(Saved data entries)
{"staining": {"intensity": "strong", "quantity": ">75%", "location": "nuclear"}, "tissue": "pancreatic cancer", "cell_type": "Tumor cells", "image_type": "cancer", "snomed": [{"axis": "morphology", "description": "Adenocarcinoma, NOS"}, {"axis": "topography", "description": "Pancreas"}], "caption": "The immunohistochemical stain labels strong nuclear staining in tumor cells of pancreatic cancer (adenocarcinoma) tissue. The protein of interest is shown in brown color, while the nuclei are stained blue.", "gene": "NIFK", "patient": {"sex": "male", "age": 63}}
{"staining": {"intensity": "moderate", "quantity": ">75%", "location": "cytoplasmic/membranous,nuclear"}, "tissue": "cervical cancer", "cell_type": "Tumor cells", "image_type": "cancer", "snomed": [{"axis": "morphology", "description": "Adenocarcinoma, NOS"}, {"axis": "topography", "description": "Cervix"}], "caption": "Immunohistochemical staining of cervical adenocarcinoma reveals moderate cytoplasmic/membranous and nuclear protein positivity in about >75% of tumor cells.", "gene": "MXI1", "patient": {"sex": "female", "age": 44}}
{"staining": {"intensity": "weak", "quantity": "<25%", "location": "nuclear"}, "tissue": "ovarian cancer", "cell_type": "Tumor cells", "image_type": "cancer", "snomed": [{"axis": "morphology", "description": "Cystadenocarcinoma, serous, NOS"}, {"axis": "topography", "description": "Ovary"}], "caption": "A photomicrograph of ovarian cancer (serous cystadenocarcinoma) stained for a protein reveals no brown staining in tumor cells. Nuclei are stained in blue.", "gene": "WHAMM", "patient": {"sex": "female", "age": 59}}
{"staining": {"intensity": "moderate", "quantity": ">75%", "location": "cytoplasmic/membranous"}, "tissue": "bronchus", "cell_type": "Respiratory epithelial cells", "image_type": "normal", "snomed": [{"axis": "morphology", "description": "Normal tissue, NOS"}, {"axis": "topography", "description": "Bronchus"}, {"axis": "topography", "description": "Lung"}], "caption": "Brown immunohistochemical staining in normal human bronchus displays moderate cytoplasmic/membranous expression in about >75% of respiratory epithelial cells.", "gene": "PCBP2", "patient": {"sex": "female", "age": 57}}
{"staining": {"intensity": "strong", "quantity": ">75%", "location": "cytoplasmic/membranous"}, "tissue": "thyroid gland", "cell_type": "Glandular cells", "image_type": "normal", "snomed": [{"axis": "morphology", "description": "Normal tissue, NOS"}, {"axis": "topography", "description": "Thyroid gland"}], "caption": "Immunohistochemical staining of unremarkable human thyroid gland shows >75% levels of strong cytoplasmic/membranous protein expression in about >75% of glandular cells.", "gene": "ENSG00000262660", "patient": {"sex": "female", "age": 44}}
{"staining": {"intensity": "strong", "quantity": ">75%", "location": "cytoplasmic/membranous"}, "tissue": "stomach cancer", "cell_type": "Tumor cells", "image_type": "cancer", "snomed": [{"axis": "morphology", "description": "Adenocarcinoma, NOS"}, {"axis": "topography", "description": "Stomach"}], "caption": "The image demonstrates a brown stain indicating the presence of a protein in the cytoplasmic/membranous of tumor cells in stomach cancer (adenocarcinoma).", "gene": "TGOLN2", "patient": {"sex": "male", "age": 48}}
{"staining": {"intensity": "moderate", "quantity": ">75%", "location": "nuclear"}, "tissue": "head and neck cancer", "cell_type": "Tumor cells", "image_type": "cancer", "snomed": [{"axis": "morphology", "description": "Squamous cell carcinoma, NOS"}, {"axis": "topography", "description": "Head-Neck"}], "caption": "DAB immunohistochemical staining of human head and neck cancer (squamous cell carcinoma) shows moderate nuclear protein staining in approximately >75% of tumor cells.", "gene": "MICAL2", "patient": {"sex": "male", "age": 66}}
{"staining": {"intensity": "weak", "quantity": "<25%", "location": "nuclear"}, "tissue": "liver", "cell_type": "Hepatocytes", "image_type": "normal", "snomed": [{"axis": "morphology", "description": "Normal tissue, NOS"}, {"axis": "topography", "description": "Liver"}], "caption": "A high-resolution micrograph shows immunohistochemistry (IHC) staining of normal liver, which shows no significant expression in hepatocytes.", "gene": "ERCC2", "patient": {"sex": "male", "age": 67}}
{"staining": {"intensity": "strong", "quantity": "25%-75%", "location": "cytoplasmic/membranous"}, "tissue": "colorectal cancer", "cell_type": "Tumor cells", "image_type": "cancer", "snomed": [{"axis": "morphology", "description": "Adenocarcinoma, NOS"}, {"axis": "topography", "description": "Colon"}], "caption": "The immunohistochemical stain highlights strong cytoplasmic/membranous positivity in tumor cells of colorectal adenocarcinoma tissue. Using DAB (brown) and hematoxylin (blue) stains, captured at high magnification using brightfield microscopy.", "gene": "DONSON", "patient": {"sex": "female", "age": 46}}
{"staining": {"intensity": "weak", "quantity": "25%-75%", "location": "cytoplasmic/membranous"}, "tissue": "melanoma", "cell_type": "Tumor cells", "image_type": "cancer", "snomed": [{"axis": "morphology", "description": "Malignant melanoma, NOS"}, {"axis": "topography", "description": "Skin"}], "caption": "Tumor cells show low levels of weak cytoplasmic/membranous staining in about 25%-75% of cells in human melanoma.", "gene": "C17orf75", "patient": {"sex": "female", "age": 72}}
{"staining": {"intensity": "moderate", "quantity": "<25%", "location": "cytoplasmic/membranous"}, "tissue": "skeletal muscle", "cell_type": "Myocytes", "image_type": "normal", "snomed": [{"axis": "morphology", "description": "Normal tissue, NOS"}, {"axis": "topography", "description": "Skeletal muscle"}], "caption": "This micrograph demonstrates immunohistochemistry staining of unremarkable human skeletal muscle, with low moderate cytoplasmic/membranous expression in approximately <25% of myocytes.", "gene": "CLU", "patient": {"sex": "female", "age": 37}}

-- Work to complete --
What you write should match, character for character, the lines from the one with "cells show low" to the end of the data, both included.

-- Reply to the exercise --
{"staining": {"intensity": "weak", "quantity": "25%-75%", "location": "cytoplasmic/membranous"}, "tissue": "melanoma", "cell_type": "Tumor cells", "image_type": "cancer", "snomed": [{"axis": "morphology", "description": "Malignant melanoma, NOS"}, {"axis": "topography", "description": "Skin"}], "caption": "Tumor cells show low levels of weak cytoplasmic/membranous staining in about 25%-75% of cells in human melanoma.", "gene": "C17orf75", "patient": {"sex": "female", "age": 72}}
{"staining": {"intensity": "moderate", "quantity": "<25%", "location": "cytoplasmic/membranous"}, "tissue": "skeletal muscle", "cell_type": "Myocytes", "image_type": "normal", "snomed": [{"axis": "morphology", "description": "Normal tissue, NOS"}, {"axis": "topography", "description": "Skeletal muscle"}], "caption": "This micrograph demonstrates immunohistochemistry staining of unremarkable human skeletal muscle, with low moderate cytoplasmic/membranous expression in approximately <25% of myocytes.", "gene": "CLU", "patient": {"sex": "female", "age": 37}}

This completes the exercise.